R-squared for Dirichlet regression (`r2`)
MarcRieraDominguez opened this issue · 1 comments
Hi! First of all, thank you for creating and maintaining this package!
I have come across an unexpected behaviour when applying r2()
to Dirichlet regression fitted with the DirichletReg
package. In short, the Dirichlet regression extends the beta regression to C categories: bounded responses (0, 1) across more than 2 categories. This regression comes in two parametrizations: common (a separate model is fitted to each of the C categories) vs alternative (a separate model is fitted to C-1 categories, and precision is modelled separately). Each model can use a different set of explanatory variables, separated by pipes |
.
r2()
appears to return Nagelkerke's R2, but the value is very high for models with the alternative parametrization. For instance, a value close to 0.9, when the squared correlation between fitted and observed values is no higher than 0.75 for any category. The value for a model with the common parametrization is more sensible (i.e. in line with the correlations between fitted and observed values). I suspect this has to do with how a null model is declared, based on comparisons with MuMIn::rsquaredLR()

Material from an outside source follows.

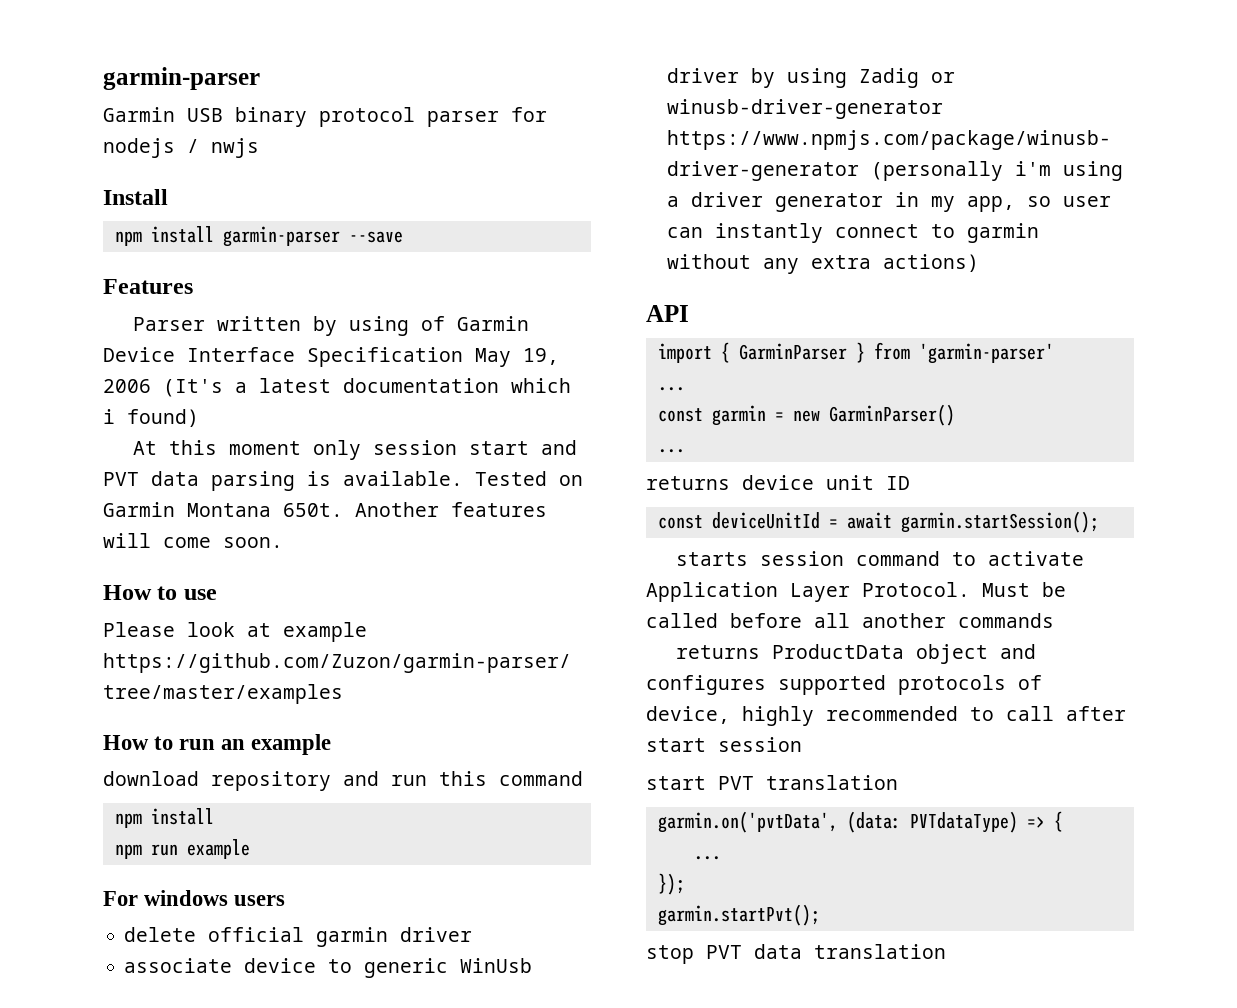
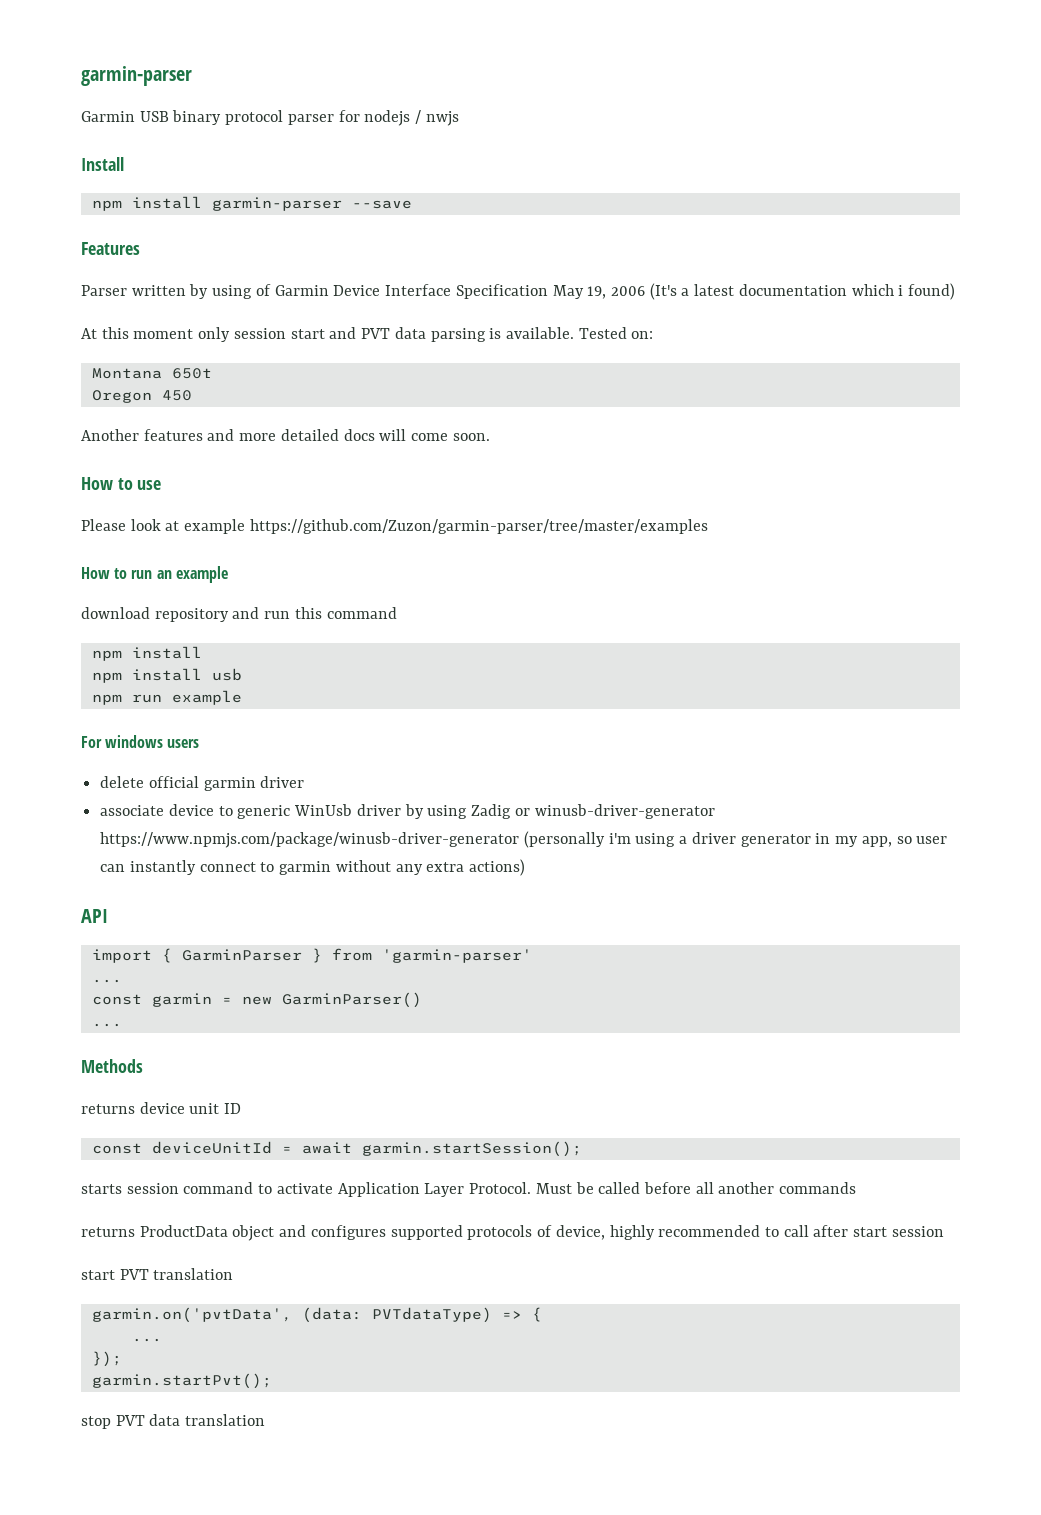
[559,475,583,486] [103,502,547,517] on Garmin Montana 650t. Another features -> [631,331,654,339] [91,368,212,379] [91,390,192,403] [81,429,375,441] on: // Montana 650t // Oregon 450 // Another features and more detailed docs
(214, 816) none -> [91,668,242,683] // npm install usb
(685, 451) none -> [81,1059,143,1073] // Methods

. A reproducible example is available in an issue over at the DirichletReg
package.
I am not an expert, so perhaps the r2 values actually make sense. The analysis of proportions across categories is quite interesting, and given a recent review (https://besjournals.onlinelibrary.wiley.com/doi/full/10.1111/2041-210X.13234) its popularity might increase in ecology and evolution. If performance
can work with such models it would be a very useful extension!
Thank you!
I agree this will be a super interesting area to follow in the coming years. Worth noting that it's also possible to model with brms
and the dirichlet
family - would that still necessitate a new r2
method?
Using brms
also allows specifying random effects (as far as I can tell). That would allow testing e.g. consistency of time budgets for individuals if icc()
or variance_ratio()
can handle those cases too. I haven't tested, so I'm not sure whether this might already be the case?